▸ **Source information**:
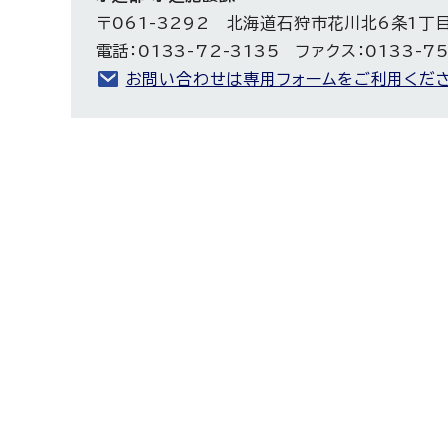
〒061-3292 北海道石狩市花川北6条1丁
電話：0133-72-3135 ファクス：0133-7
お問い合わせは専用フォームをご利用くださ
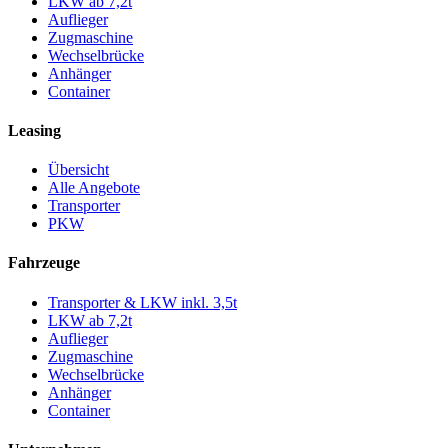
LKW ab 7,2t
Auflieger
Zugmaschine
Wechselbrücke
Anhänger
Container
Leasing
Übersicht
Alle Angebote
Transporter
PKW
Fahrzeuge
Transporter & LKW inkl. 3,5t
LKW ab 7,2t
Auflieger
Zugmaschine
Wechselbrücke
Anhänger
Container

▸ **Exercise directions**:
Turn all the text in the rows above into one numbered list, one line per entry, leaving out blank lines. Don't include the pictures in your answer.

▸ **Your solution**:
1. 〒061-3292 北海道石狩市花川北6条1丁
2. 電話：0133-72-3135 ファクス：0133-7
3. お問い合わせは専用フォームをご利用くださ
4. LKW ab 7,2t
5. Auflieger
6. Zugmaschine
7. Wechselbrücke
8. Anhänger
9. Container
10. Leasing
11. Übersicht
12. Alle Angebote
13. Transporter
14. PKW
15. Fahrzeuge
16. Transporter & LKW inkl. 3,5t
17. LKW ab 7,2t
18. Auflieger
19. Zugmaschine
20. Wechselbrücke
21. Anhänger
22. Container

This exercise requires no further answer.